The Monty hall problem... I have something nice for you to think about. Lets bring the quizmaster back and 3 new doors. Today there are 2 guests, its me and it is you. You get asked to pick the first door and after you picked yours i pick mine... You choose 1 and i choose for 3. At this moment we both have 33% chance to have the right door, as you and i could stand before a bad or good door, even when you choose first... Door number 2 is opend and behind door 2, there is no new car to be found. Now tell me... Why would it be not good for me to switch and only for you?

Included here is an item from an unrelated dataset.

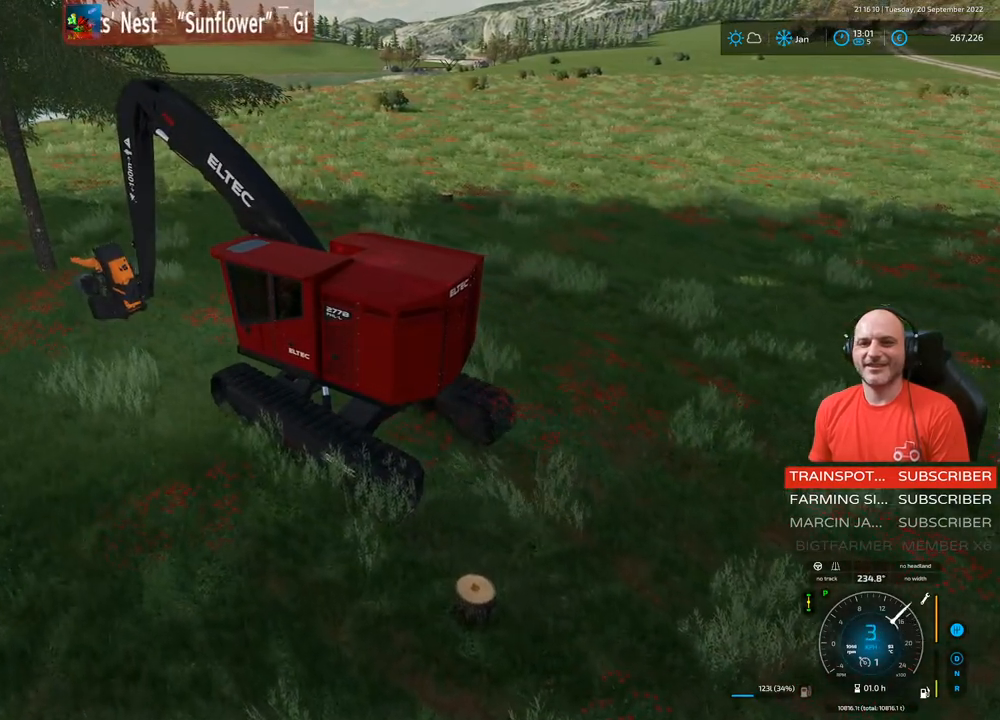
{"buttons": ["L1", "R2"], "left_stick": "center", "right_stick": "center", "events": [[83, "left_stick", "down"], [350, "left_stick", "center"], [383, "R1", "up"]]}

If you watched the video, you'd know the answer to this misguided question. The host *must know* what door you have selected and cannot be allowed to open a door which you have selected. If there are two people selecting doors, now this impossible satisfy - as if we both pick incorrect doors, then the host cannot reveal any door. Think about your ill-contrived scenario, where I choose door 1 and you choose door 3. Why does the host reveal door 2? Is door 2 incorrect? This is a completely different scenario. Your proposal only works if you disregard the host's role, which requires they act with knowledge of your selection, which is now no longer the Monty Hall problem at all.
At 1:23, there is no need in the MHP for a rule preventing the host from revealing the prize. This is superfluous, since in the MHP he has not. Also, at 1:42 there is no need for a rule preventing the host from revealing the chosen door. Again, in the MHP he has not. However, these rules ARE needed in coding your simulation at 5:11. Here, they are necessary to tell the program which scenario to analyze and prevent it analyzing the wrong scenarios. There is no need for these rules in the contestant's calculation of the probability. A prerequisite for this calculation is that the host knows what is behind the doors, which you imply throughout but do not stipulate.

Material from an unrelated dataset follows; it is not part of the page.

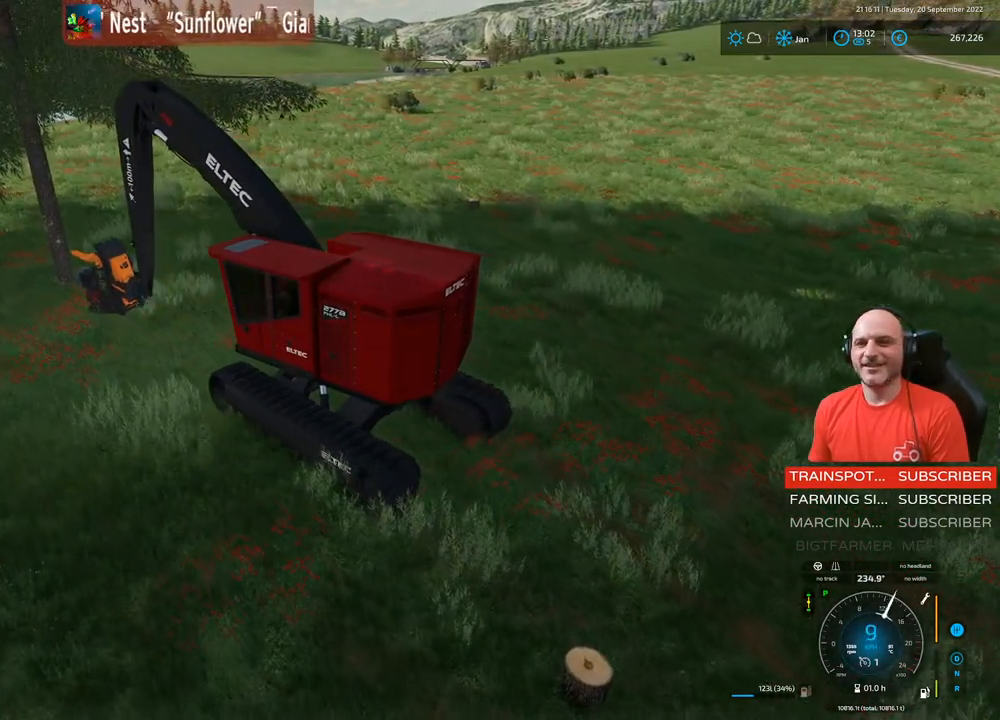
{"buttons": ["L1", "R2"], "left_stick": "center", "right_stick": "center", "events": [[67, "right_stick", "center"], [83, "R1", "up"], [333, "left_stick", "up-right"], [500, "left_stick", "center"]]}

This makes no sense, as the host can know which doors contain what and still decide to open your door or the prize door. If there's nothing preventing the host from doing so, your odds are not 2/3. In fact, if the host opens the door you chose, you don't even get to decide whether you want to switch doors or not.
@@ProgThoughts If the host does open your door or the prize door, your odds of having the prize are indeed not 2/3. They are 3/3 or 0/3. However, even if the host is not prevented from opening your door or the prize door, yet nevertheless does not do so and reveals a non-chosen goat, your odds are 2/3. Those rules are not necessary. If the host does not know, or the contestant does not know the host knows, it's 1/2. It must be explicit that the host knows.
@@freddieorrell I replied to this point in your other comment and I'll repost it here with greater depth: This is incorrect. As stated in the video, it's not enough that the host does not reveal their door or the prize door. If the host "happens" to reveal a door that was not the prize or the door they chose, the odds are not 2/3 for the remaining door - it's 50/50. In fact, this is the first scenario I show in the video. The remaining door is only 2/3 odds if the host is explicitly following those rules. Put simply, "the host revealed a different door containing a goat" as an action is not the same as "the host must reveal a different door containing a goat". One says that's what the host did, the other is what the host must do. If the host, by pure chance or on a whim, chooses a door. It doesn't matter if that door met the criteria, because the host was not following the rules. Hence, his decision had nothing to do with your decision, so there's no information to obtain from his choice. Your very statement is one I proved wrong to a mathematician I was debating with and I showed in the last scenario with the code. The last scenario for the code is where I remove the rules the host has to obey, then I only check scenarios in which the host, by pure chance, did not reveal the prize door or your chosen door. This led to a 50/50 chance between your door and the remaining door. Again, this is because the host's decision does not give any information unless they are specifically following the rules. This is also related in-depth to what probability REALLY is, but beyond the scope of this comment.
@@ProgThoughts If the contestant knows the host is acting by chance, you're right it's 50/50. However the contestant does not know that. They do know the host knows, so must be acting deliberately. The probability that the host is acting by chance deliberately (ie choosing to act randomly by eg throwing a dice) is 1/2, according to the (lack of) information available to the contestant. The other 1/2 is that the host is deliberately not acting by chance (principle of indifference). The solution is still that it is to your advantage to switch. No rules needed.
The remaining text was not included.